- Barrum Location in the province of Friesland in the Netherlands Barrum Barrum (Netherlands)
- Coordinates: 53°09′00″N 5°33′39″E﻿ / ﻿53.15010°N 5.56094°E
- Country: Netherlands
- Province: Friesland
- Municipality: Waadhoeke
- Village: Tzum
- Elevation: 0.5 m (1.6 ft)
- Time zone: UTC+1 (CET)
- • Summer (DST): UTC+2 (CEST)
- Postcode: 8804
- Area code: 0517

= Barrum =

Barrum is a hamlet in the Dutch municipality of Waadhoeke in the province of Friesland. It is located south of Tzum, of which it is a part administratively. It lies directly to the north of the hamlet of Koum. It currently consists of two farms on a side road of a road called the Slotwei.

==History==
Barrum was originally an inhabited terp. The deepest farm would be on part of the mound. The mound was probably excavated around 1925.

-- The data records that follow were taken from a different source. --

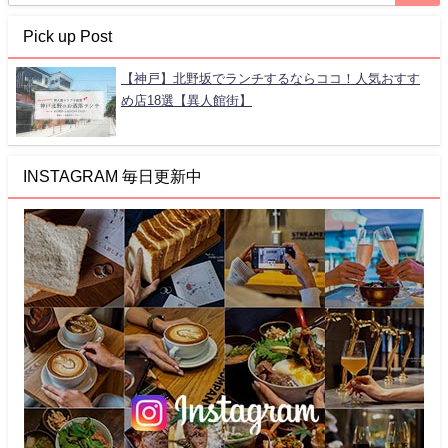
Pick up Post
【神戸】北野坂でランチするならココ！人気おすす
め店18選【異人館街】
INSTAGRAM 毎日更新中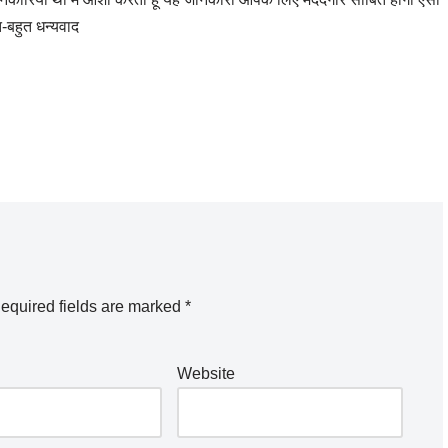
-बहुत धन्यवाद
equired fields are marked
*
Website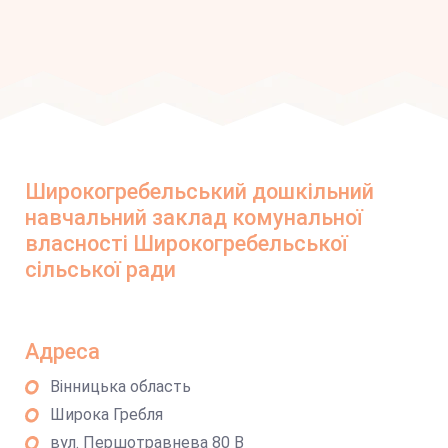
Широкогребельський дошкільний
навчальний заклад комунальної
власності Широкогребельської
сільської ради
Адреса
Вінницька область
Широка Гребля
вул. Першотравнева 80 В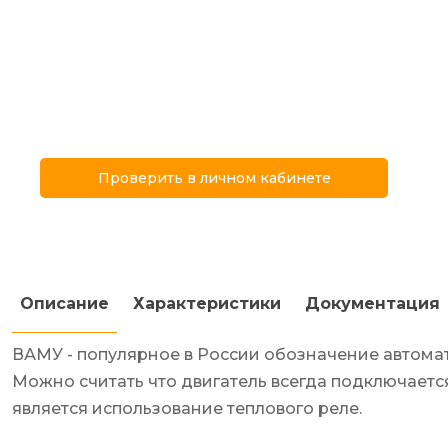
Проверить в личном кабинете
Описание
Характеристики
Документация
ВАМУ - популярное в России обозначение автомат
Можно считать что двигатель всегда подключаетс
является использование теплового реле.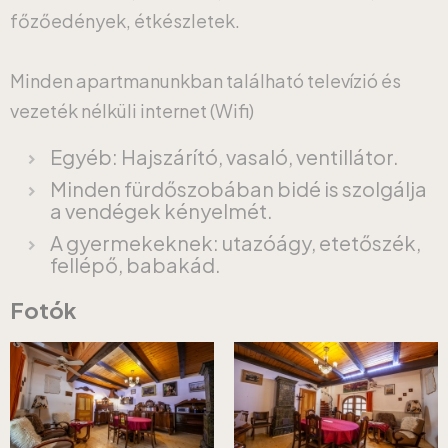
főzőedények, étkészletek.
Minden apartmanunkban található televízió és
vezeték nélküli internet (Wifi)
Egyéb: Hajszárító, vasaló, ventillátor.
Minden fürdőszobában bidé is szolgálja
a vendégek kényelmét.
A gyermekeknek: utazóágy, etetőszék,
fellépő, babakád.
Fotók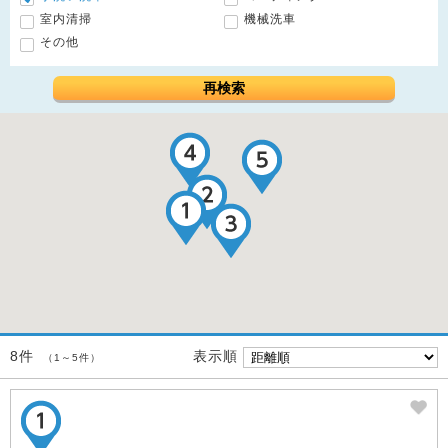
室内清掃
機械洗車
その他
再検索
表示順
8件
（1～5件）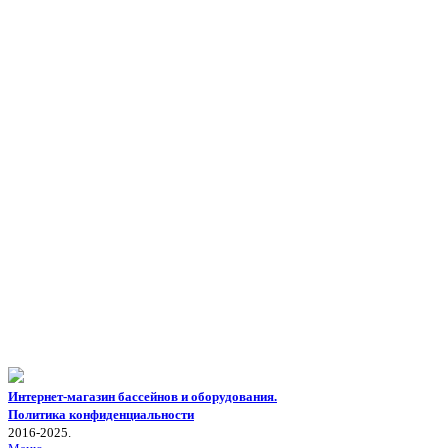
Интернет-магазин бассейнов и оборудования.
Политика конфиденциальности
2016-2025.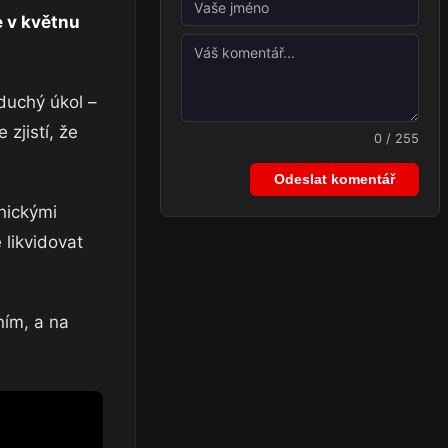
e v květnu
duchý úkol –
zjistí, že
0 / 255
Odeslat komentář
nickými
 likvidovat
ním, a na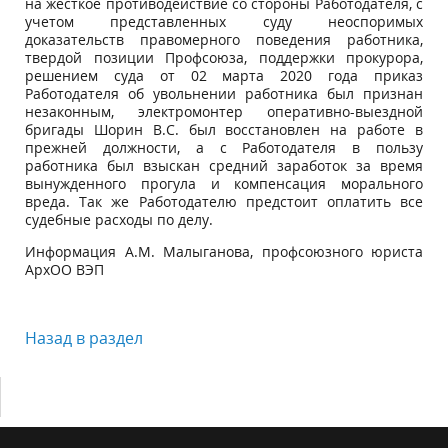
на жесткое противодействие со стороны Работодателя, с
учетом представленных суду неоспоримых
доказательств правомерного поведения работника,
твердой позиции Профсоюза, поддержки прокурора,
решением суда от 02 марта 2020 года приказ
Работодателя об увольнении работника был признан
незаконным, электромонтер оперативно-выездной
бригады Шорин В.С. был восстановлен на работе в
прежней должности, а с Работодателя в пользу
работника был взыскан средний заработок за время
вынужденного прогула и компенсация морального
вреда. Так же Работодателю предстоит оплатить все
судебные расходы по делу.
Информация А.М. Малыганова, профсоюзного юриста
АрхОО ВЭП
Назад в раздел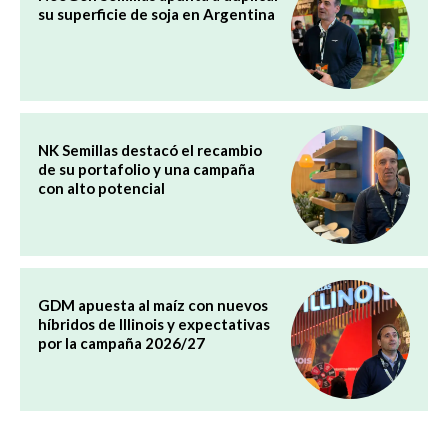
su superficie de soja en Argentina
NK Semillas destacó el recambio
de su portafolio y una campaña
con alto potencial
GDM apuesta al maíz con nuevos
híbridos de Illinois y expectativas
por la campaña 2026/27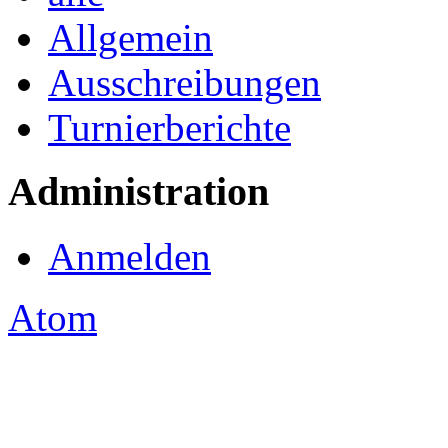
Allgemein
Ausschreibungen
Turnierberichte
Administration
Anmelden
Atom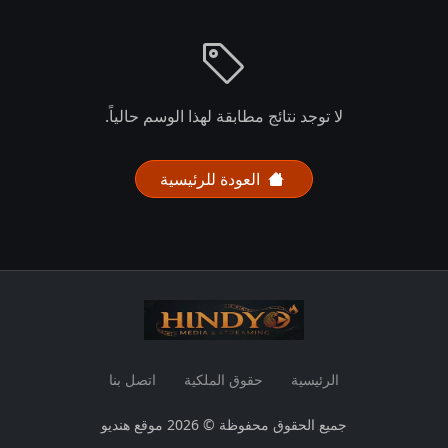
لا توجد نتائج مطابقة لهذا الوسم حالياً.
العودة للرئيسية
الرئيسية
حقوق الملكية
اتصل بنا
جميع الحقوق محفوظة © 2026 موقع هنديو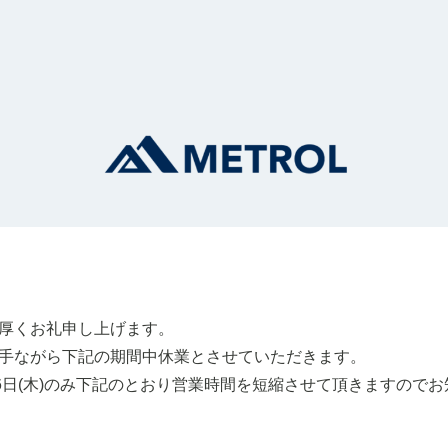
厚くお礼申し上げます。
手ながら下記の期間中休業とさせていただきます。
6日(木)のみ下記のとおり営業時間を短縮させて頂きますので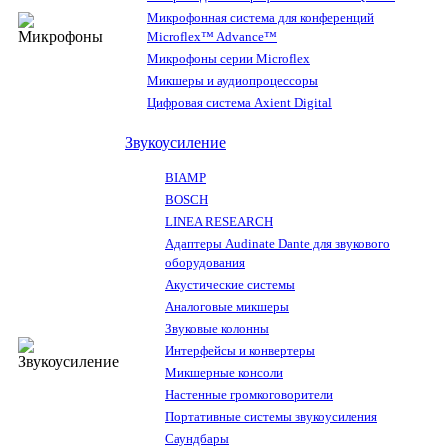
Микрофонная система для конференций
Microflex™ Advance™
Микрофоны серии Microflex
Микшеры и аудиопроцессоры
Цифровая система Axient Digital
Звукоусиление
BIAMP
BOSCH
LINEA RESEARCH
Адаптеры Audinate Dante для звукового
оборудования
Акустические системы
Аналоговые микшеры
Звуковые колонны
Интерфейсы и конвертеры
Микшерные консоли
Настенные громкоговорители
Портативные системы звукоусиления
Саундбары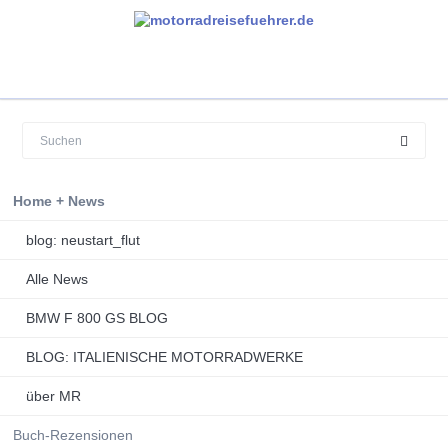
Navigation
Home + News
überspringen
blog: neustart_flut
Alle News
BMW F 800 GS BLOG
BLOG: ITALIENISCHE MOTORRADWERKE
über MR
Buch-Rezensionen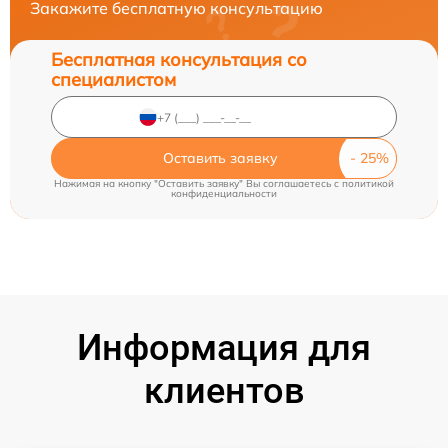
Закажите бесплатную консультацию
Бесплатная консультация со
специалистом
Оставить заявку
Нажимая на кнопку "Оставить заявку" Вы соглашаетесь c
политикой
конфиденциальности
Информация для
клиентов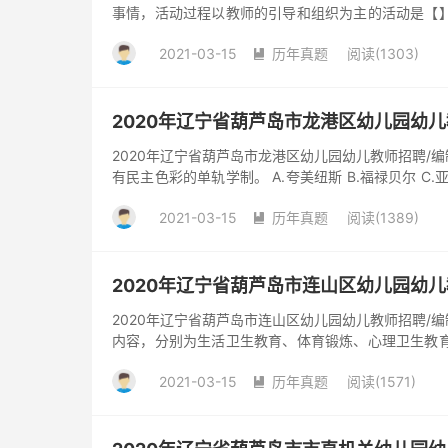
事情，活动过程以教师的引导和组织为主的活动是【】 A.
的自...
2021-03-15
历年真题
阅读(1303)

2020年辽宁省葫芦岛市龙港区幼儿园幼
2020年辽宁省葫芦岛市龙港区幼儿园幼儿教师招聘/
有民主色彩的单轨学制。 A.夸美纽斯 B.福禄贝尔 C
原因...
2021-03-15
历年真题
阅读(1389)

2020年辽宁省葫芦岛市连山区幼儿园幼
2020年辽宁省葫芦岛市连山区幼儿园幼儿教师招聘/
内容，分别为生活卫生教育、体育锻炼、心理卫生教育【】 
意识...
2021-03-15
历年真题
阅读(1571)
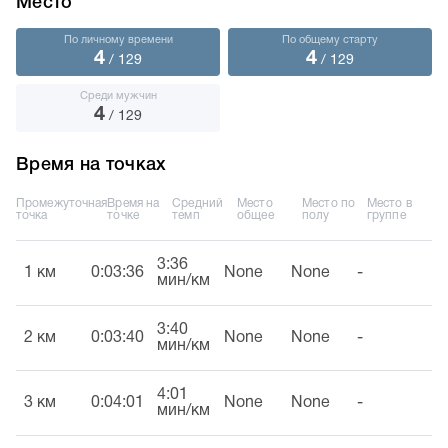
Место
По личному времени
По общему старту
4
4
/ 129
/ 129
Среди мужчин
4
/ 129
Время на точках
Промежуточная
Время на
Средний
Место
Место по
Место в
точка
точке
темп
общее
полу
группе
3:36
1 км
0:03:36
None
None
-
мин/км
3:40
2 км
0:03:40
None
None
-
мин/км
4:01
3 км
0:04:01
None
None
-
мин/км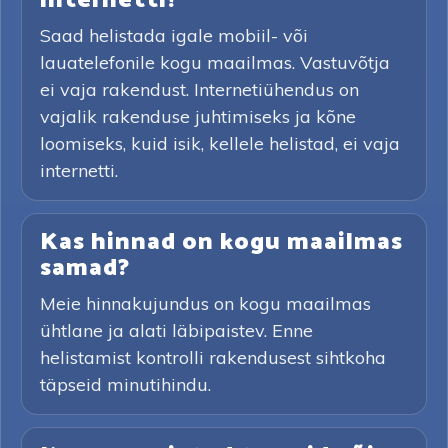
internetti?
Saad helistada igale mobiil- või
lauatelefonile kogu maailmas. Vastuvõtja
ei vaja rakendust. Internetiühendus on
vajalik rakenduse juhtimiseks ja kõne
loomiseks, kuid isik, kellele helistad, ei vaja
internetti.
Kas hinnad on kogu maailmas
samad?
Meie hinnakujundus on kogu maailmas
ühtlane ja alati läbipaistev. Enne
helistamist kontrolli rakendusest sihtkoha
täpseid minutihindu.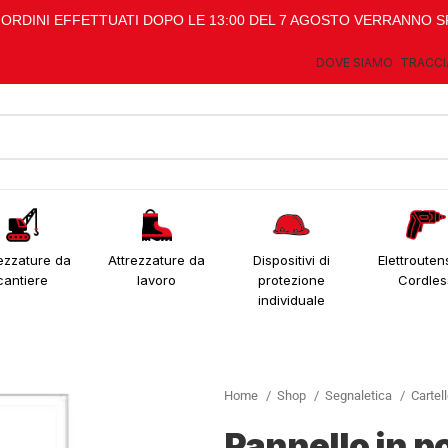
I ORDINI EFFETTUATI DOPO LE 13:00 DEL 7 AGOSTO VERRANNO S
DOVE SIAMO
TRACCI
ezzature da
Attrezzature da
Dispositivi di
Elettroutens
cantiere
lavoro
protezione
Cordles
individuale
Home
Shop
Segnaletica
Cartel
Pannello in po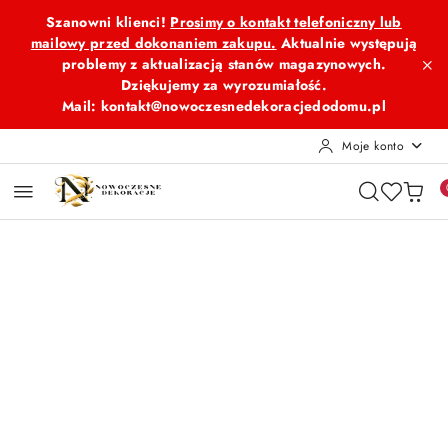
Przejdź do treści głównej
Przejdź do wyszukiwarki
Przejdź do moje konto
Przejdź do menu głównego
Przejdź do opisu produktu
Przejdź do stopki
Szanowni klienci!
Prosimy o kontakt telefoniczny lub
mailowy przed dokonaniem zakupu.
Aktualnie występują
problemy z aktualizacją stanów magazynowych.
Dziękujemy za wyrozumiałość.
Mail: kontakt@nowoczesnedekoracjedodomu.pl
Moje konto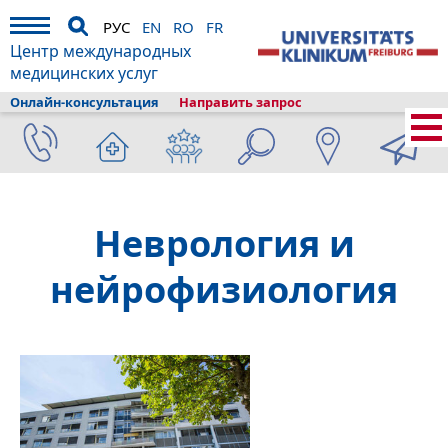
РУС
EN
RO
FR
Центр международных
медицинских услуг
Онлайн-консультация
Направить запрос
Главная
›
Диагностика и лечение
›
Состав клиники
›
Нейроцентр
›
Отделение неврологии и нейрофизиологии
Неврология и
нейрофизиология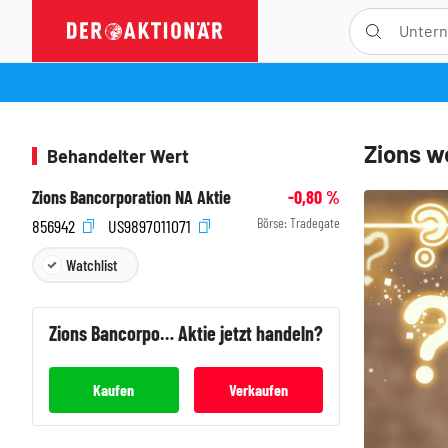
Zions w
Behandelter Wert
Zions Bancorporation NA Aktie
-0,80
%
Börse:
Tradegate
856942
US9897011071
Watchlist
Zions Bancorporation NA
Aktie jetzt handeln?
Kaufen
Verkaufen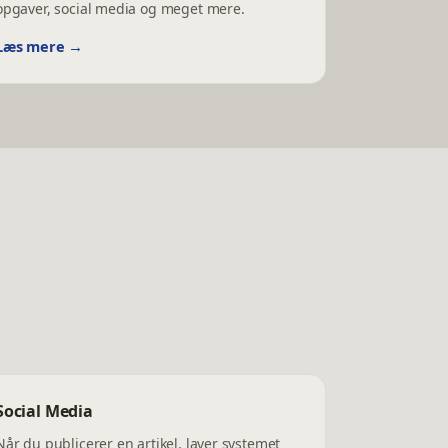
opgaver, social media og meget mere.
Læs mere →
Social Media
Når du publicerer en artikel, laver systemet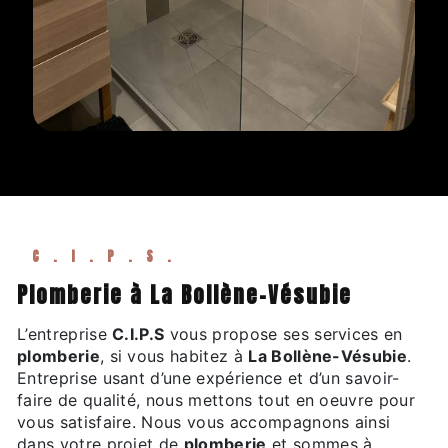
C.I.P.S.
plomberie à La Bollène-Vésubie
L’entreprise
C.I.P.S
vous propose ses services en
plomberie
, si vous habitez à
La Bollène-Vésubie
.
Entreprise usant d’une expérience et d’un savoir-
faire de qualité, nous mettons tout en oeuvre pour
vous satisfaire. Nous vous accompagnons ainsi
dans votre projet de
plomberie
et sommes à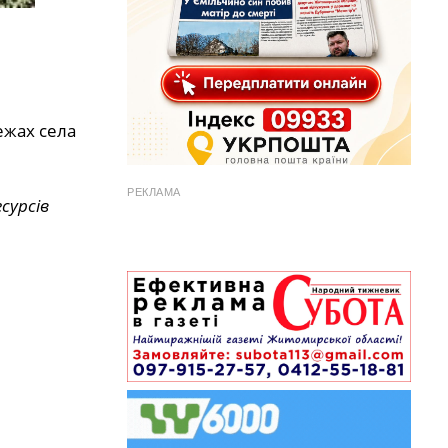
ежах села
РЕКЛАМА
сурсів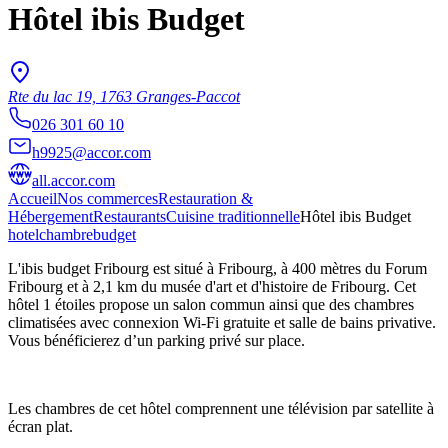
Hôtel ibis Budget
Rte du lac 19, 1763 Granges-Paccot
026 301 60 10
h9925@accor.com
all.accor.com
Accueil
Nos commerces
Restauration &
Hébergement
Restaurants
Cuisine traditionnelle
Hôtel ibis Budget
hotel
chambre
budget
L'ibis budget Fribourg est situé à Fribourg, à 400 mètres du Forum
Fribourg et à 2,1 km du musée d'art et d'histoire de Fribourg. Cet
hôtel 1 étoiles propose un salon commun ainsi que des chambres
climatisées avec connexion Wi-Fi gratuite et salle de bains privative.
Vous bénéficierez d’un parking privé sur place.
Les chambres de cet hôtel comprennent une télévision par satellite à
écran plat.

The hamlet was first attested as Beerma buren in 1406. In 1427 the hamlet and terp itself was referred to as Berrum. There was a stins on the mound that was referred to as Berma stins in 1433. On a map by Schotanus from 1664 it was mentioned as Barzum, yet this could be a confusion with another hamlet, located a little more south, Barsum. In 1850 the place was referred to as Barrum, and it is estimated that around that time, 14 people were living in the two farms of the hamlet. The place name could possibly indicate a place of residence (-um) in a muddy land, from the Old Frisian word ber for mud. It could either mean the residence of a person named Bera.